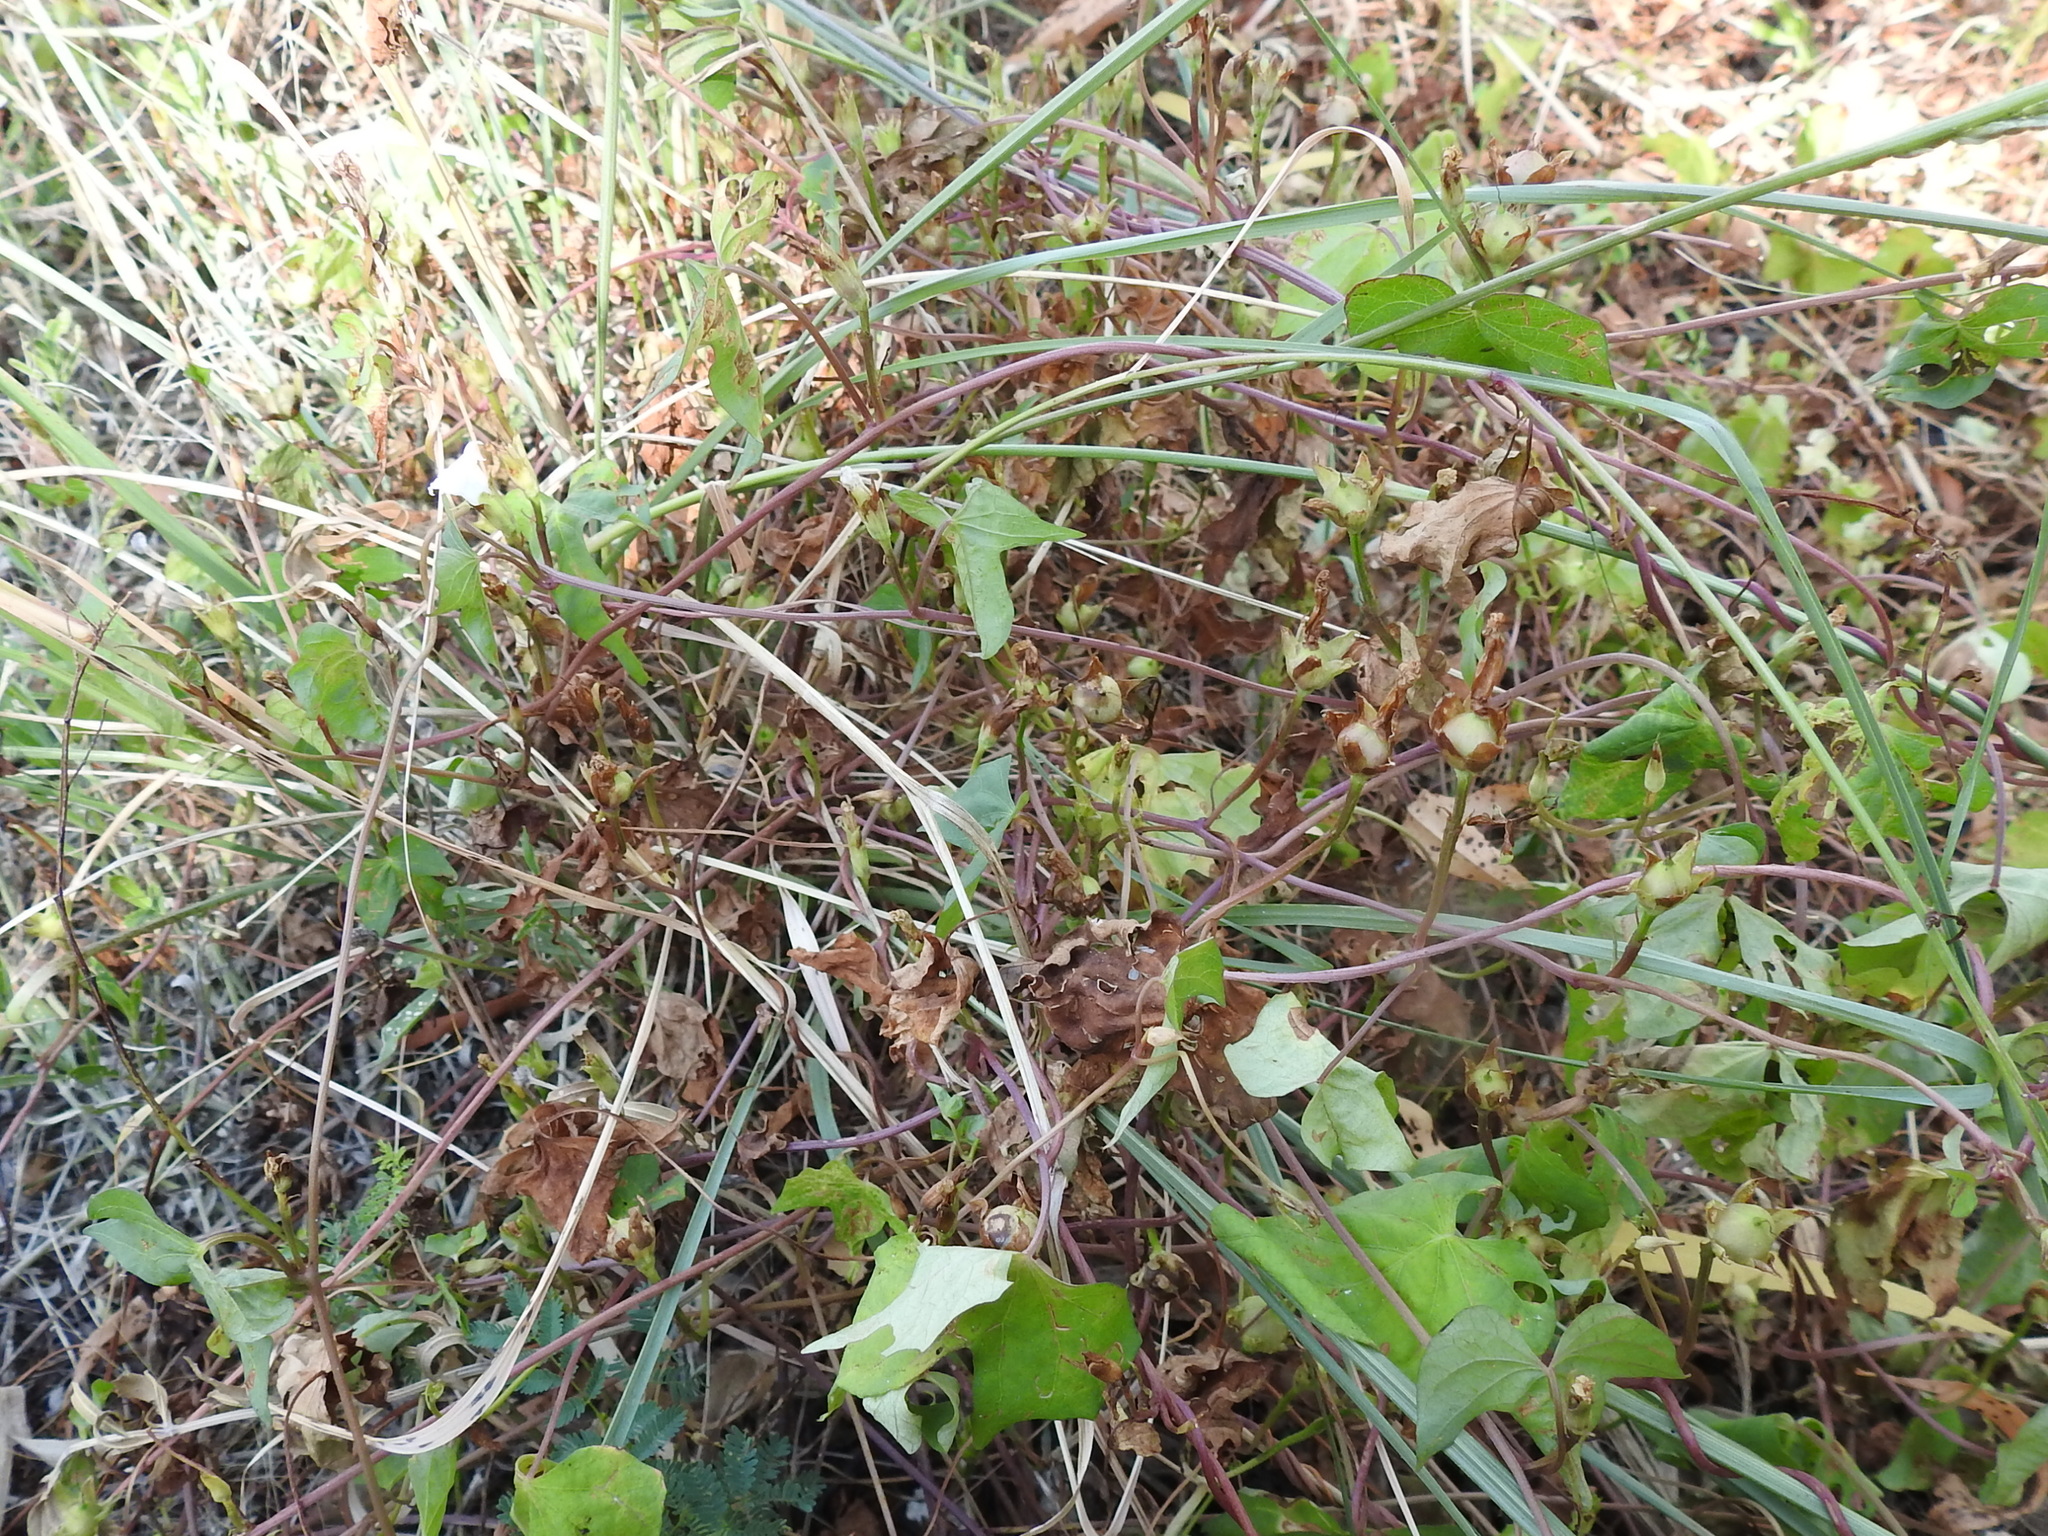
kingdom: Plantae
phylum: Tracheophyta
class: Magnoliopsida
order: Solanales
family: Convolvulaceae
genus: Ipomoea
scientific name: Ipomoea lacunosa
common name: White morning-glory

* [Task to complete]
Copy every line of the listing above word for word, leaving the picture out of your answer.

* [Finished task]
kingdom: Plantae
phylum: Tracheophyta
class: Magnoliopsida
order: Solanales
family: Convolvulaceae
genus: Ipomoea
scientific name: Ipomoea lacunosa
common name: White morning-glory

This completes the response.